**Work task:** Set down every line of text in the entries below, character for character, and leave the pictures out of your answer.

**Entries supplied:**
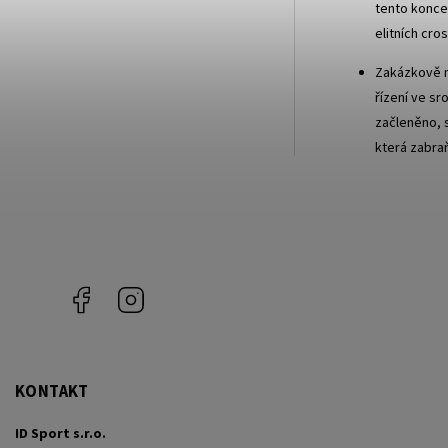
tento koncep
elitních cr
Zakázkově n
řízení ve sr
začleněno, s
která zabraň
Facebook
Instagram
KONTAKT
ID Sport s.r.o.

**Reply:**
tento koncep
elitních cr
Zakázkově n
řízení ve sr
začleněno, s
která zabraň
Facebook
Instagram
KONTAKT
ID Sport s.r.o.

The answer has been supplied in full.